Анфиса почувствовала, как сердце
сжалось. Хоть она никогда и не видела этот взгляд доктора, но сразу
поняла, что скрывается за ним. Необходимость установливвать
очерёдность оказания помощи раненым. Фактически выбирать между
жизнями тех, кого ещё можно было спасти, и всех остальных.
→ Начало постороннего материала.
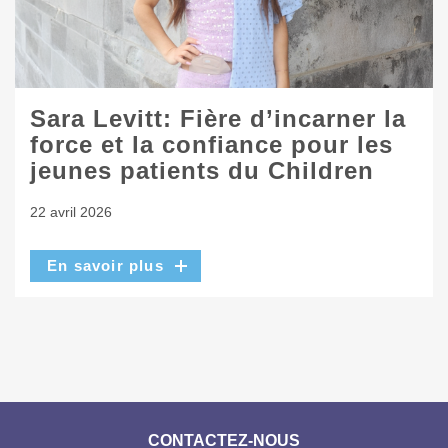
Sara Levitt: Fière d’incarner la
force et la confiance pour les
jeunes patients du Children
22 avril 2026
En savoir plus
CONTACTEZ-NOUS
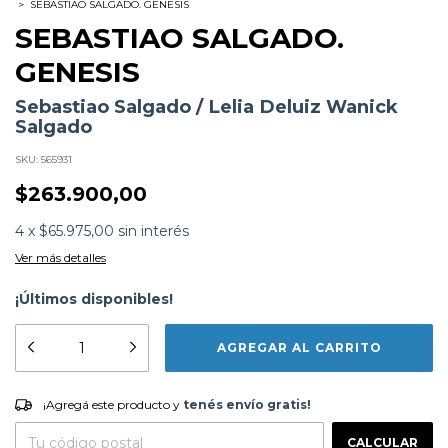
>
SEBASTIAO SALGADO. GENESIS
SEBASTIAO SALGADO.
GENESIS
Sebastiao Salgado / Lelia Deluiz Wanick
Salgado
SKU:
565931
$263.900,00
4
x
$65.975,00
sin interés
Ver más detalles
¡Últimos disponibles!
Formato:
LIBROS
Editorial:
Taschen
Encuadernación:
Tapa Blanda
Idioma:
Español
¡Agregá este producto y
tenés envío gratis!
ISBN:
9783836542609
¡Agregá este producto y
tenés envío gratis!
N°
Páginas:
520
CAMBIAR CP
Dimensiones:
42 x 24.3 cm
Entregas para el CP:
CALCULAR
Fecha Publicación:
06/2013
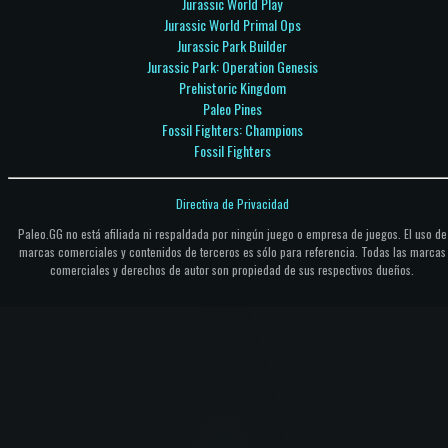
Jurassic World Play
Jurassic World Primal Ops
Jurassic Park Builder
Jurassic Park: Operation Genesis
Prehistoric Kingdom
Paleo Pines
Fossil Fighters: Champions
Fossil Fighters
Directiva de Privacidad
Paleo.GG no está afiliada ni respaldada por ningún juego o empresa de juegos. El uso de
marcas comerciales y contenidos de terceros es sólo para referencia. Todas las marcas
comerciales y derechos de autor son propiedad de sus respectivos dueños.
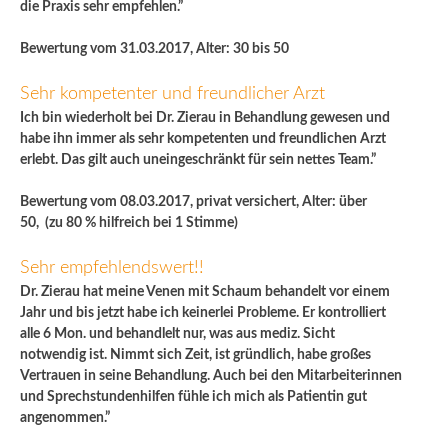
die Praxis sehr empfehlen.”
Bewertung vom 31.03.2017, Alter: 30 bis 50
Sehr kompetenter und freundlicher Arzt
Ich bin wiederholt bei Dr. Zierau in Behandlung gewesen und
habe ihn immer als sehr kompetenten und freundlichen Arzt
erlebt. Das gilt auch uneingeschränkt für sein nettes Team.”
Bewertung vom 08.03.2017, privat versichert, Alter: über
50, (zu 80 % hilfreich bei 1 Stimme)
Sehr empfehlendswert!!
Dr. Zierau hat meine Venen mit Schaum behandelt vor einem
Jahr und bis jetzt habe ich keinerlei Probleme. Er kontrolliert
alle 6 Mon. und behandlelt nur, was aus mediz. Sicht
notwendig ist. Nimmt sich Zeit, ist gründlich, habe großes
Vertrauen in seine Behandlung. Auch bei den Mitarbeiterinnen
und Sprechstundenhilfen fühle ich mich als Patientin gut
angenommen.”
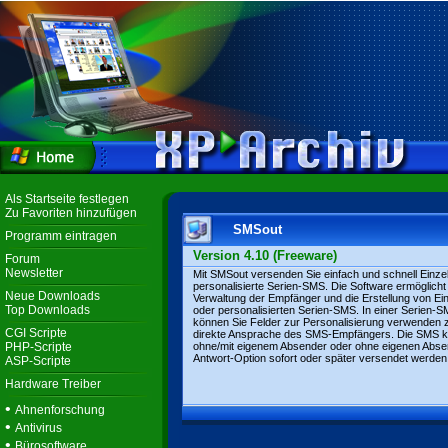
Als Startseite festlegen
Zu Favoriten hinzufügen
SMSout
Programm eintragen
Version 4.10 (Freeware)
Forum
Newsletter
Mit SMSout versenden Sie einfach und schnell Einz
personalisierte Serien-SMS. Die Software ermöglicht
Neue Downloads
Verwaltung der Empfänger und die Erstellung von E
Top Downloads
oder personalisierten Serien-SMS. In einer Serien-
können Sie Felder zur Personalisierung verwenden z
CGI Scripte
direkte Ansprache des SMS-Empfängers. Die SMS 
PHP-Scripte
ohne/mit eigenem Absender oder ohne eigenen Abse
Antwort-Option sofort oder später versendet werden
ASP-Scripte
Hardware Treiber
•
Ahnenforschung
•
Antivirus
•
Bürosoftware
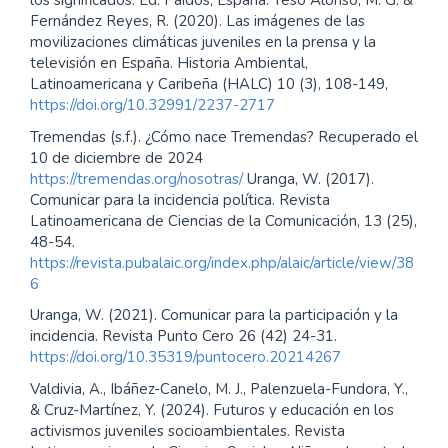
los significados. Ed. Paidós, España. Teso Alonso, M. G. &
Fernández Reyes, R. (2020). Las imágenes de las
movilizaciones climáticas juveniles en la prensa y la
televisión en España. Historia Ambiental,
Latinoamericana y Caribeña (HALC) 10 (3), 108-149,
https://doi.org/10.32991/2237-2717
Tremendas (s.f.). ¿Cómo nace Tremendas? Recuperado el
10 de diciembre de 2024
https://tremendas.org/nosotras/
Uranga, W. (2017).
Comunicar para la incidencia política. Revista
Latinoamericana de Ciencias de la Comunicación, 13 (25),
48-54.
https://revista.pubalaic.org/index.php/alaic/article/view/38
6
Uranga, W. (2021). Comunicar para la participación y la
incidencia. Revista Punto Cero 26 (42) 24-31.
https://doi.org/10.35319/puntocero.20214267
Valdivia, A., Ibáñez-Canelo, M. J., Palenzuela-Fundora, Y.,
& Cruz-Martínez, Y. (2024). Futuros y educación en los
activismos juveniles socioambientales. Revista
Девушка подошла к умирающему. Молодой
парень, может, на пару лет старше её. Глаза широко раскрыты, в них
— животный ужас смерти.
Эмпат опустилась на колени рядом с
носилками. Его эмоции ударили по ней физической болью — страх,
такой плотный, что можно было задохнуться. Боль, пульсирующая с
каждым ударом слабеющего сердца. И где-то глубоко — тоска по дому,
по матери, по несказанным словам.
— Тише, тише, — прошептала Анфиса,
беря его за руку.
Прикосновение усилило связь. Теперь
она не просто чувствовала его эмоции — она могла их забрать. Прохор
как-то объяснял ей, что настоящий Эмпат способен не только ощущать,
но и поглощать чужие переживания, облегчая страдания. Именно
поэтому её место здесь — в лазарете.
Девушка закрыла глаза и открылась
навстречу потоку. Страх хлынул в неё ледяной волной. Она приняла
его в себя, позволила заполнить каждую клеточку. Её руки задрожали,
по спине пробежал холодок, но она не отпустила ладонь
умирающего.
Следом потянулась боль. Не физическая
— ту забрать она не могла. Но душевная агония, осознание конца,
ужас перед неизвестностью. Анфиса вбирала всё это, словно губка
впитывает воду.
— Мама… — прошептал раненый, его
голос стал спокойнее, дыхание — ровнее.
— Она ждёт тебя, — отозвалась
девушка, чувствуя, как её собственные глаза наполняются слезами. —
Она любит тебя. Всегда любила.
Парень слабо улыбнулся. Страх ушёл из
его взгляда, сменившись умиротворением. Анфиса продолжала держать
его за руку, забирая последние всплески паники, оставляя только
покой.
— Тепло… — выдохнул он. — Как
дома…
Девушка кивнула, не доверяя голосу.
Она чувствовала, как его эмоции слабеют, растворяются. Не от её
воздействия — просто жизнь уходила, унося с собой способность
чувствовать.
Последний вздох. Рука в её ладони
обмякла. Глаза остались открытыми, но в них больше не было ни
страха, ни боли. Только покой.
Анфиса осторожно закрыла ему веки и
поднялась. Ноги подкашивались — чужие эмоции всё ещё бурлили
внутри, требуя выхода. Она прислонилась к стене, пытаясь справиться
с чужим страхом смерти, который теперь стал её собственным.